Alquimia del Tiempo



El café de hoy me sabe a tierra agonizante y a la harina le han caído gorgojos. Siento que las paredes quieren adherirse a mi cuerpo como el estómago a mis huesos. En busca de aire, me acerco a la ventana. Noto así que he despertado. He despertado una vez más en un pueblo que se ahoga en su afán por ser ciudad. Lo miro. Lo miro desde esta jaula de concreto y una promesa subterránea en año de elección amenaza con destruir más espacios. Sin separar mi vista de la ventana, retorno a la mesa para hojear el periódico. Me anuncian sus páginas la cercana llegada de los vagones franceses. Ya puedo imaginar la estación convertida en bazar, el transitar nervioso de la gente y el río replegándose ante el cemento que lo encauza. Algo dentro de mí se niega a subir en ese tren. Algo dentro de mí dice que debo huir. Es entonces cuando me paralizan los recuerdos.

Antes de habitar este elevado féretro, poblé lugares más verdes. Conduje mis huesos por espacios menos transitados. Jugué en un parque que, presintiendo su futuro, lloraba copitas diminutas cargadas de rocío. Yo las guardaba en mis bolsillos. Luego se las daba de beber a una barbi con pierna de trapo. Se bebía ella la tristeza del parque y su banalidad pisoteada por mis correrías infantiles. Fue en ese mismo parque verde y húmedo en donde me subí por primera vez a un columpio.

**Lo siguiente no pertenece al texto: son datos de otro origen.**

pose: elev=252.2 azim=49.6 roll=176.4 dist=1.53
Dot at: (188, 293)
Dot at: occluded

El parque, el columpio, el color de mis zapatos en miniatura, las graciosas campanitas de colores en los rizos de Iruaní, la sonrisa en los labios de Inako, un empujón inocente que me hizo tambalear en mi torpeza, el regaño para el niño, sus lágrimas, mi conciencia creciente, el peso de las palabras que nunca oí. Todo ello es hoy tan sólo una imagen difusa en mi memoria. Sin darme cuenta del cómo ni del por qué, Iruaní e Inako, palomas y soles ancestrales, me abandonaron en un parque que comenzó a quedarme grande.

Casi veinte años transcurrieron. Por lo que verlos entonces no significó reencontrarlos sino encontrarlos. Volví un día al parque y sin más ni más, extendí mi mano. Junto al suave roce del viento sentí sus manos, ambas. Una más clara que otra. Una más grande que otra. Pero juntas desde siempre, a pesar de los naufragios.

En otro tiempo ha quedado aquel Café que se ofrecía como lugar de encuentro para personajes bohemios que se llamaban poetas unos a otros. Sólo subsiste su nombre en un callejón oscuro, sucio y hediondo. No alcanza el espacio para camaradas ni poetas. Hay, sí, lugar para el moderno graffiti, las patinetas y las maromas.

El cuerpo de la mujer y su hijo ahora observan desconsolados el transitar del tiempo por entre las piezas de ajedrez y los libros usados que sólo unos pocos seres extraños compran. Sus negras pieles de piedra conservan aún el brillo del pasado. Hasta el Bolívar de la plaza es otro. Y si lo miro desde abajo, ya no me dice las mismas cosas. Ahora lanza miradas curiosas e incrédulas hacia los espacios anexos y parece preguntarse quién es ese Danilo que se convirtió en vecino. También es otra la plaza y su única esquina. Es otra la iglesia que cambia de color cada año para evitar que se fijen los recuerdos. Son otras las calles que hoy se esconden en un bazar sin fin. Son otros los que duermen en ellas al caer la noche. Somos otros quienes las recorremos durante el día.

Una eme espantosamente amarilla y un mimo hipócrita se han convertido en mis vecinos. Han abierto sus puertas de cristal para emplear a los muchachos del sector. Premian el esfuerzo de algunos al colocar sus fotos enmarcadas en un cuadro con su nombre y el rótulo en letras doradas que permite leer un «Empleado del mes». El rostro de la foto nunca es el mismo que el que está tras la barra. Es lógico. El rostro de la foto no suda ni huele a papas fritas.


Trato de luchar contra aquella famosa premisa que alega que todo tiempo pasado fue mejor. En gran parte porque sería injusto no reconocer que en medio de todo este caos, el cambio más profundo promete regresarnos una parte importante de nuestra humanidad. Sin embargo, el peso de los recuerdos me arrodilla dentro del vagón. Suena la señal para el cierre de puertas e intento levantarme. Una voz con excesos de modulación anuncia: «Tren con destino estación de transferencia Las Adjuntas». Cuando logro ponerme de pie, siento el lento movimiento inicial del vagón. A través de las ventanas veo alejarse aquel parque, el río, mi pueblo.